A garden made of robotic flowers? Sure, if it’ll get kids to code

May a 100 robotic flowers bloom. (Photo: Jason Dorfman/CSAIL)
May a 100 robotic flowers bloom. (Photo: Jason Dorfman/CSAIL)

A robotic garden with mechanical insects, origami birds, and LED flowers that can bloom on command is the latest tool that teachers can use to get kids interested in programming.  

The “robot garden” kit, developed by MIT, features more than 100 individual robots, including eight different kinds of flowers, that can each act on individual commands or follow instructions addressed to the group.

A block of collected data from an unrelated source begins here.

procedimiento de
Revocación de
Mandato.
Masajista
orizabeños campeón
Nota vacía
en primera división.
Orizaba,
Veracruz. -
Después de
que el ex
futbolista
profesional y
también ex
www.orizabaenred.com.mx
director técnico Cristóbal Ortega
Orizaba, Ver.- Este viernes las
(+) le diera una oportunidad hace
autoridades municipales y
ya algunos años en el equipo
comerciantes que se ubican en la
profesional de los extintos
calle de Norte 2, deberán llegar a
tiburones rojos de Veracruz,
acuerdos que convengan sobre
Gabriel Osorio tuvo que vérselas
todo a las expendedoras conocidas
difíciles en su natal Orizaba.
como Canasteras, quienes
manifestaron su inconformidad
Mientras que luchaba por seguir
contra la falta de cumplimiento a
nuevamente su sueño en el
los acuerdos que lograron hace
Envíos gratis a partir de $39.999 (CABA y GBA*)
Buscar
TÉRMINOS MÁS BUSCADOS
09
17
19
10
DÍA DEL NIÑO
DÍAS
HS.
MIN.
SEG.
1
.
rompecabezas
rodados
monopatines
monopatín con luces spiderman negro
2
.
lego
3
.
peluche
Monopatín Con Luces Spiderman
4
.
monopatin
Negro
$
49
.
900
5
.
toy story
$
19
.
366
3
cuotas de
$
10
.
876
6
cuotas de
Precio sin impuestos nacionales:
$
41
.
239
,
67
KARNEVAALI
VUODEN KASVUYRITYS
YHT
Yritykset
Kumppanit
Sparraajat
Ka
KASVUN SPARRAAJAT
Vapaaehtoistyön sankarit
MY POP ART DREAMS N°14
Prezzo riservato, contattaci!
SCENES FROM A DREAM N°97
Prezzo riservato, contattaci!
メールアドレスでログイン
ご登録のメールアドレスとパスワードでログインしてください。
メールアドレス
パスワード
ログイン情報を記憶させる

These metal ducks started out as a 2D cut-out, flat like paper. When they were warmed in an oven, metal responded to the heat, folding into the right shape. (Photo: Joseph DelPreto/CSAIL) These metal cranes started out as a 2D cut-out, flat like paper. When they were warmed in an oven, metal responded to the heat, folding into the right shape. (Photo: Joseph DelPreto/CSAIL)

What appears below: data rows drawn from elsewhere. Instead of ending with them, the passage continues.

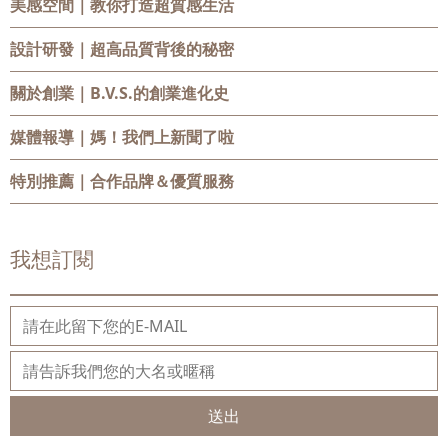
美感空間
｜教你打造超質感生活
設計研發
｜超高品質背後的秘密
關於創業
｜B.V.S.的創業進化史
媒體報導
｜媽！我們上新聞了啦
特別推薦
｜合作品牌＆優質服務
我想訂閱
送出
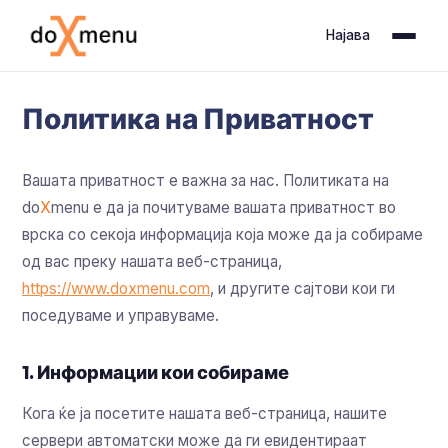
Најава
Политика на Приватност
Вашата приватност е важна за нас. Политиката на
do
X
menu е да ја почитуваме вашата приватност во
врска со секоја информација која може да ја собираме
од вас преку нашата веб-страница,
https://www.doxmenu.com
, и другите сајтови кои ги
поседуваме и управуваме.
1. Информации кои собираме
Кога ќе ја посетите нашата веб-страница, нашите
сервери автоматски може да ги евидентираат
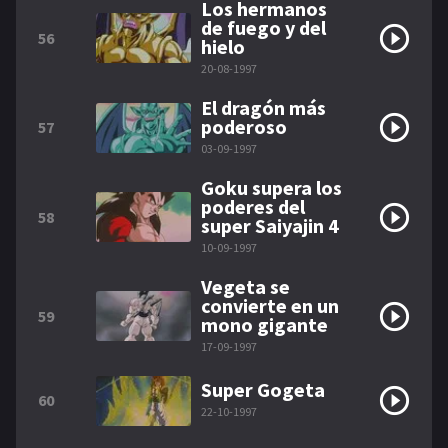
Los hermanos
de fuego y del
56
hielo
20-08-1997
El dragón más
poderoso
57
03-09-1997
Goku supera los
poderes del
58
super Saiyajin 4
10-09-1997
Vegeta se
convierte en un
59
mono gigante
17-09-1997
Super Gogeta
60
22-10-1997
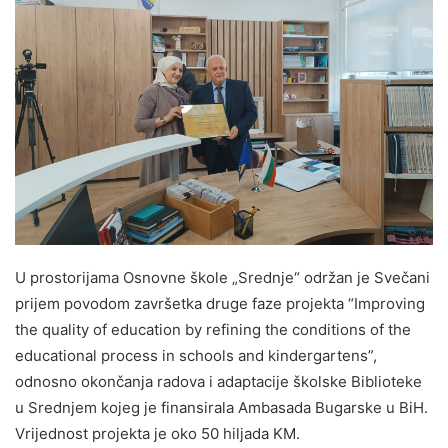
U prostorijama Osnovne škole „Srednje“ održan je Svečani
prijem povodom završetka druge faze projekta “Improving
the quality of education by refining the conditions of the
educational process in schools and kindergartens”,
odnosno okončanja radova i adaptacije školske Biblioteke
u Srednjem kojeg je finansirala Ambasada Bugarske u BiH.
Vrijednost projekta je oko 50 hiljada KM.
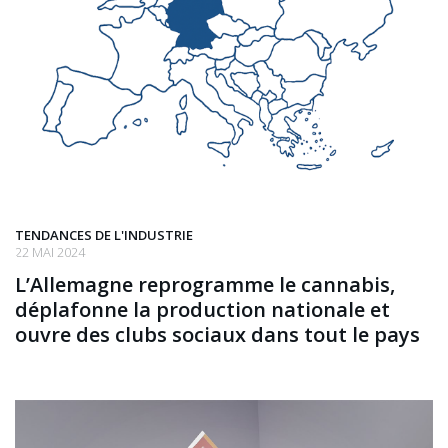
TENDANCES DE L'INDUSTRIE
22 MAI 2024
L’Allemagne reprogramme le cannabis,
déplafonne la production nationale et
ouvre des clubs sociaux dans tout le pays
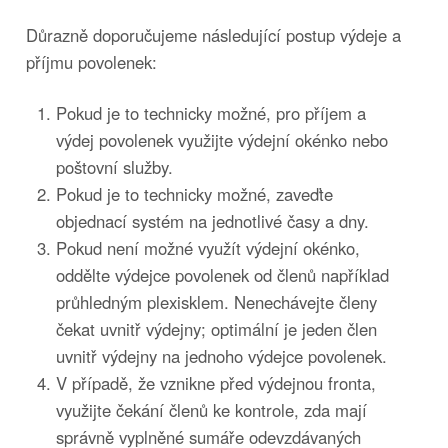
Důrazně doporučujeme následující postup výdeje a
příjmu povolenek:
Pokud je to technicky možné, pro příjem a
výdej povolenek využijte výdejní okénko nebo
poštovní služby.
Pokud je to technicky možné, zaveďte
objednací systém na jednotlivé časy a dny.
Pokud není možné využít výdejní okénko,
oddělte výdejce povolenek od členů například
průhledným plexisklem. Nenechávejte členy
čekat uvnitř výdejny; optimální je jeden člen
uvnitř výdejny na jednoho výdejce povolenek.
V případě, že vznikne před výdejnou fronta,
využijte čekání členů ke kontrole, zda mají
správně vyplněné sumáře odevzdávaných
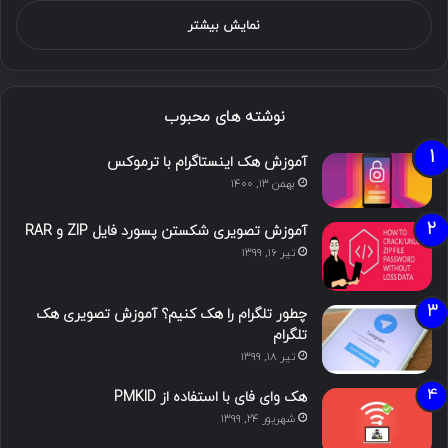
نمایش بیشتر
نوشته های محبوب
آموزش هک اینستاگرام با ترموکس
بهمن ۱۳, ۱۴۰۰
آموزش تصویری شکستن پسورد فایل ZIP و RAR
تیر ۱۶, ۱۳۹۹
چطور تلگرام را هک کنیم؟ آموزش تصویری هک
تلگرام
تیر ۱۸, ۱۳۹۹
هک وای فای با استفاده از PMKID
شهریور ۲۴, ۱۳۹۹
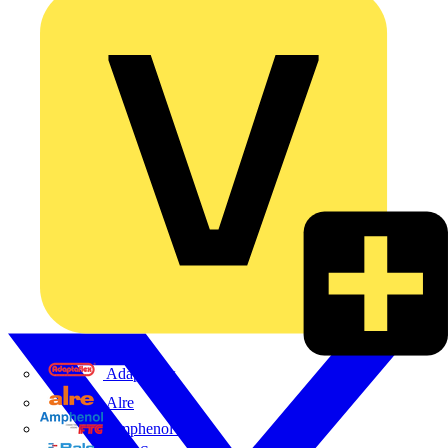
Adaptaflex
Alre
Amphenol FTG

Researchers at MIT’s Computer Science and Artificial Intelligence Laboratory designed the colorful, shape-shifting setup to appeal to school kids of all ages, and get them interested in programming early on.

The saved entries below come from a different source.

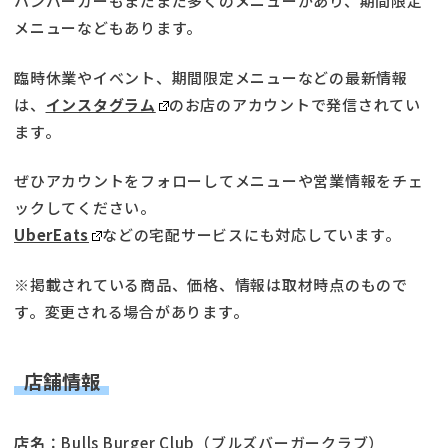
ハンバーガーもまだまだ多くのメニューがあり、期間限定
メニューなどもあります。
臨時休業やイベント、期間限定メニューなどの最新情報
は、
インスタグラム
のお店のアカウントで発信されてい
ます。
ぜひアカウントをフォローしてメニューや営業情報をチェ
ックしてください。
UberEats
などの宅配サービスにも対応しています。
※掲載されている商品、価格、情報は取材時点のもので
す。変更される場合があります。
店舗情報
店名
：Bulls Burger Club（ブルズバーガークラブ）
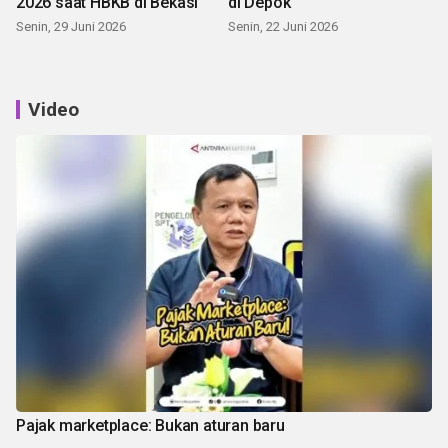
2026 saat HBKB di Bekasi
di Depok
Senin, 29 Juni 2026
Senin, 22 Juni 2026
Video
Pajak marketplace: Bukan aturan baru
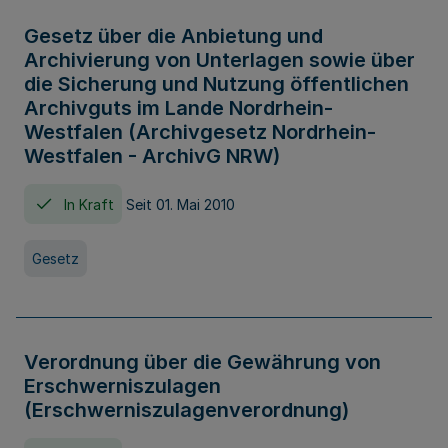
Gesetz über die Anbietung und
Archivierung von Unterlagen sowie über
die Sicherung und Nutzung öffentlichen
Archivguts im Lande Nordrhein-
Westfalen (Archivgesetz Nordrhein-
Westfalen - ArchivG NRW)
In Kraft
Seit 01. Mai 2010
Gesetz
Verordnung über die Gewährung von
Erschwerniszulagen
(Erschwerniszulagenverordnung)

The individual elements can be programmed using the open-source Arduino microcontrollers, a favorite among hackers and DIYers. Once programmed, the exhibit can be controlled by a tablet computer.

Adorable programmable robotic toys such as Sphero, built by the Colorado firm Orbotix, are already a hit among educators seeking to hook their wards on STEM concepts, and computer science in particular.

What’s different about robotic garden, besides the variety of elements, is that it lends itself well to a lesson in what’s known as “distributed computing” — the concept of programming many simple, but networked, objects.

“Students can see their commands running in a physical environment, which tangibly links their coding efforts to the real world,” Lindsay Sanneman, an MIT student who led the team that designed the setup, said in a release.

The next step is to enable the garden to be controlled by multiple devices at the same time.